At the 1988 Winter Olympics, the New Zealand four-man bobsleigh team of Lex Peterson (driver), Blair Telford, Dacre, and Peter Henry (brakeman) were 23rd fastest in their first run and 18th in the second run. In their third and fourth runs, they placed 17th and equal 21st, respectively, to finish in 21st place overall.
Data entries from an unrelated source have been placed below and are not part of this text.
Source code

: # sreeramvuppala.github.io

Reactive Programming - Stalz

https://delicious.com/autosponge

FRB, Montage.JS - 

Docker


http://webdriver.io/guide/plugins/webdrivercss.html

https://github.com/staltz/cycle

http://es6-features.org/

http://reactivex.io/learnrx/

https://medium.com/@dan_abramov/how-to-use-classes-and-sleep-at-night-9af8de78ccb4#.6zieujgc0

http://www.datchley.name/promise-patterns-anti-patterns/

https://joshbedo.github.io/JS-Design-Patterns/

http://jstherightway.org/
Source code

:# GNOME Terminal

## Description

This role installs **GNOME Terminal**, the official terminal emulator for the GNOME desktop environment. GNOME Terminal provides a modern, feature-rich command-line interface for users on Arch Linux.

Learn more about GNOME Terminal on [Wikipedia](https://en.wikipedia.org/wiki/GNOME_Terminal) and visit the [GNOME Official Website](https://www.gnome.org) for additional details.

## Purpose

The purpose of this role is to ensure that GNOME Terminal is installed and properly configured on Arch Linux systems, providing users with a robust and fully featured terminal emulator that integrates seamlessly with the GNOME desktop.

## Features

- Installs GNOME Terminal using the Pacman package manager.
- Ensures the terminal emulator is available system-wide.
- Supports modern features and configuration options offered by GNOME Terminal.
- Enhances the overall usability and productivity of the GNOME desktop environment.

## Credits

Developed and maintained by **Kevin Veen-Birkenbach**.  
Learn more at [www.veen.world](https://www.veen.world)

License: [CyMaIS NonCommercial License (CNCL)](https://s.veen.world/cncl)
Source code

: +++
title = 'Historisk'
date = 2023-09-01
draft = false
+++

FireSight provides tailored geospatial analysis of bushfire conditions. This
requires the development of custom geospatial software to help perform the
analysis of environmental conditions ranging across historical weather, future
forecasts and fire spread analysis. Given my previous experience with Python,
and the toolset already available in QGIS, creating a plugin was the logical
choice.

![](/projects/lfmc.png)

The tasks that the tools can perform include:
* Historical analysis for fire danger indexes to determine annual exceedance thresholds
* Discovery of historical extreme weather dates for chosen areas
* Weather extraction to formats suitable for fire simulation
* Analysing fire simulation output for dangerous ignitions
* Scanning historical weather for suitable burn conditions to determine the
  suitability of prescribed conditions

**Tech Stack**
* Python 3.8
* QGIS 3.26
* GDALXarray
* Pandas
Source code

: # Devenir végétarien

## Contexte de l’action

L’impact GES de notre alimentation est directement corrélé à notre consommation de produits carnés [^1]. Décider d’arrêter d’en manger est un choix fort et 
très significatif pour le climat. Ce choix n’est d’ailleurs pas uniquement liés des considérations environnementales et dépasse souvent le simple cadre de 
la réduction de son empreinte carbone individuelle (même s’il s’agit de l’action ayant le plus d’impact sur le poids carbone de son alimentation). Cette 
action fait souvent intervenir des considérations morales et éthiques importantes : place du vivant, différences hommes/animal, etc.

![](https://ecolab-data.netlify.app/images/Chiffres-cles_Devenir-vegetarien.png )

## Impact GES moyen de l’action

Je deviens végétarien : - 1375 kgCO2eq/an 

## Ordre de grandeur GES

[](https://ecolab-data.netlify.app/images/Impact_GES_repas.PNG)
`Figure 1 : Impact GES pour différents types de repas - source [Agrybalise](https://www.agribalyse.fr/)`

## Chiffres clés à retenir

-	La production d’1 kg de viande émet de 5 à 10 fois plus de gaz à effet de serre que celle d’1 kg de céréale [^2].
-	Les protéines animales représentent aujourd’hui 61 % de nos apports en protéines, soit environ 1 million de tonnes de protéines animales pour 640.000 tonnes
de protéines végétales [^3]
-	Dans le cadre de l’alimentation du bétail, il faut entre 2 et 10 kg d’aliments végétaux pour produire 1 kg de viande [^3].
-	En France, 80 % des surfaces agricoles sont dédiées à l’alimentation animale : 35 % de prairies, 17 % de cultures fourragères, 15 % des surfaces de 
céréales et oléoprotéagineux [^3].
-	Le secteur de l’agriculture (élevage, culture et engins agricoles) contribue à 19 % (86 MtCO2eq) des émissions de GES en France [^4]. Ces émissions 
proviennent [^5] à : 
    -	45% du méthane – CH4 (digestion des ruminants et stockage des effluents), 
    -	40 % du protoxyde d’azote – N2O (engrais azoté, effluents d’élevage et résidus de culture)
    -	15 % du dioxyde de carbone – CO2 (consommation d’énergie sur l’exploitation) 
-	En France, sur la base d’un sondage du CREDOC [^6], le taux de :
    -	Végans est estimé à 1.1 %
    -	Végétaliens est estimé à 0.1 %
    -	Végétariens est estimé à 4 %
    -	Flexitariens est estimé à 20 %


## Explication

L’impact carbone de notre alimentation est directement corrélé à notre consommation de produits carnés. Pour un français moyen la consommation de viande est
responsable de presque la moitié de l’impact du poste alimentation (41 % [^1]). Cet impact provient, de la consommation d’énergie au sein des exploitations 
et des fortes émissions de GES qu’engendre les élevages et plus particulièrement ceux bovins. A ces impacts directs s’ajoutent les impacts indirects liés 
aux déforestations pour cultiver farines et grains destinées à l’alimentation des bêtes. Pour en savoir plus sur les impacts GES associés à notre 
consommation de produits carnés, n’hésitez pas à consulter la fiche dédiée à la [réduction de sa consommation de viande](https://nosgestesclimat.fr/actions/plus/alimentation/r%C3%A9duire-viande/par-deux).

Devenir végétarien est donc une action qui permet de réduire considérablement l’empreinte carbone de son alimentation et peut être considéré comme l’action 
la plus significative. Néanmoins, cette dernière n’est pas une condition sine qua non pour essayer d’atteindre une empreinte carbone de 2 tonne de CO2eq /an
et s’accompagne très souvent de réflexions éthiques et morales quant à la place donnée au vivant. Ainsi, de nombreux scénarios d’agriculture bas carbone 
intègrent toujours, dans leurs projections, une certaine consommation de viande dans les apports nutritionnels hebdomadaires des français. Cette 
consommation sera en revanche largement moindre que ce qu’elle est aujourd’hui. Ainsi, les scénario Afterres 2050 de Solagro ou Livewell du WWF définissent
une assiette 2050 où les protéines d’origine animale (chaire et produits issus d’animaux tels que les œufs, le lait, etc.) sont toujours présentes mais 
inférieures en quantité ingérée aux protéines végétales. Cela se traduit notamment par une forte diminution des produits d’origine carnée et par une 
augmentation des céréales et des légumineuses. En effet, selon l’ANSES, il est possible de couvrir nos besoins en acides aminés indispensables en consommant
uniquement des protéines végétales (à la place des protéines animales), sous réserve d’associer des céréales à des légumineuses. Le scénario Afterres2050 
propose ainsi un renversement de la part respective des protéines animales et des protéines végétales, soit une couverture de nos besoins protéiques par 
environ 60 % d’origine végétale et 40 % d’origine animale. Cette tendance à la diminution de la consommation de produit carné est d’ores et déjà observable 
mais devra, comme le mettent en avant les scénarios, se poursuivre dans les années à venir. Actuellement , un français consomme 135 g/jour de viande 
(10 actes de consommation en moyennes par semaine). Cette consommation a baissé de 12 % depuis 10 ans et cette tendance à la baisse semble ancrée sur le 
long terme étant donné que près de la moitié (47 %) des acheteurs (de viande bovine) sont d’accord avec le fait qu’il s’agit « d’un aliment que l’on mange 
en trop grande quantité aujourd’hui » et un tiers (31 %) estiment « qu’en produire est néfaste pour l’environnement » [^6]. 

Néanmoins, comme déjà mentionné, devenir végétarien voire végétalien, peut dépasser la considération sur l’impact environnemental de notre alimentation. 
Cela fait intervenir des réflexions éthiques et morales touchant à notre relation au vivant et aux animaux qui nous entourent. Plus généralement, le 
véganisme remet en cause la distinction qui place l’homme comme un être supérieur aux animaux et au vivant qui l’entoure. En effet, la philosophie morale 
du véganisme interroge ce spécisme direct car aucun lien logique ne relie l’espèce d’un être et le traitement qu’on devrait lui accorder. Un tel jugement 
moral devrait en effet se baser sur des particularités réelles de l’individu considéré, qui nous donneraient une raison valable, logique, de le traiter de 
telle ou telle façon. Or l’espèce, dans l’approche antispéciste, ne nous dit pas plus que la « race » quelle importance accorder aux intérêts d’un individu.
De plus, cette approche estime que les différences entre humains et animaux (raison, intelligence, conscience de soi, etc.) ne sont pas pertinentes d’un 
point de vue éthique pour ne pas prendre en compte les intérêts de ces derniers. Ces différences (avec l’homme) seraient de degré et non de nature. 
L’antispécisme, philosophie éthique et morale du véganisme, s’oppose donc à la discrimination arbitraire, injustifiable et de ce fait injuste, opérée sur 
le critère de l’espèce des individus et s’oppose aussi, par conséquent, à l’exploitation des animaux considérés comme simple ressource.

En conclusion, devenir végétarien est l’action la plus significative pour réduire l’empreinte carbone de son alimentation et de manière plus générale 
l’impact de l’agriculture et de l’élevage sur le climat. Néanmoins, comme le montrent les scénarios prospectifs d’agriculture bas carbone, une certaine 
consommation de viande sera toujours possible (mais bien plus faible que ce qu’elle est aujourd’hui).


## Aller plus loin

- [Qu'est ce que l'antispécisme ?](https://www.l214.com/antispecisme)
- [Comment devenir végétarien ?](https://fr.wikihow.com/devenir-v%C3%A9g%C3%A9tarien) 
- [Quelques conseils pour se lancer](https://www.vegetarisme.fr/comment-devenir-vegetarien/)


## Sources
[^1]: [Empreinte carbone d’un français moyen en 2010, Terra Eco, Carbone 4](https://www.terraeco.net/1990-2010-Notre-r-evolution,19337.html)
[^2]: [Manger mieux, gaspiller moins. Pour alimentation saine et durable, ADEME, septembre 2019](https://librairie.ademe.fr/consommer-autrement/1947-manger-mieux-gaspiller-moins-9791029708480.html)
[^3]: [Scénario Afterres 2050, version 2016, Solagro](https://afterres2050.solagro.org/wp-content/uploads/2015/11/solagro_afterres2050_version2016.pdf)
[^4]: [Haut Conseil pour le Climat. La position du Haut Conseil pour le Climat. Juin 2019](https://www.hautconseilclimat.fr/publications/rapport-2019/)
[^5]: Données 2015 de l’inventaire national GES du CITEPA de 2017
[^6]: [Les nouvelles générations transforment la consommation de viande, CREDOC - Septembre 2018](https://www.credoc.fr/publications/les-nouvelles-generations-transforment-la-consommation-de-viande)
During his time training and competing in Calgary He ran 6.59 for 60 metres, the Edmonton Eskimos and Calgary Stampeders Canadian football teams showed interest in Dacre. At the conclusion of the Olympic bobsleigh competition, Dacre stated that he "love[d] the sport" and that his intention was to attend driving school, and reconsider if he would return to American football.

===Rugby union===
In December 1988, Dacre was named in the 40-man Canterbury rugby union development squad. In the 1989 season, he played on the wing for the Linwood club in the Christchurch senior rugby competition.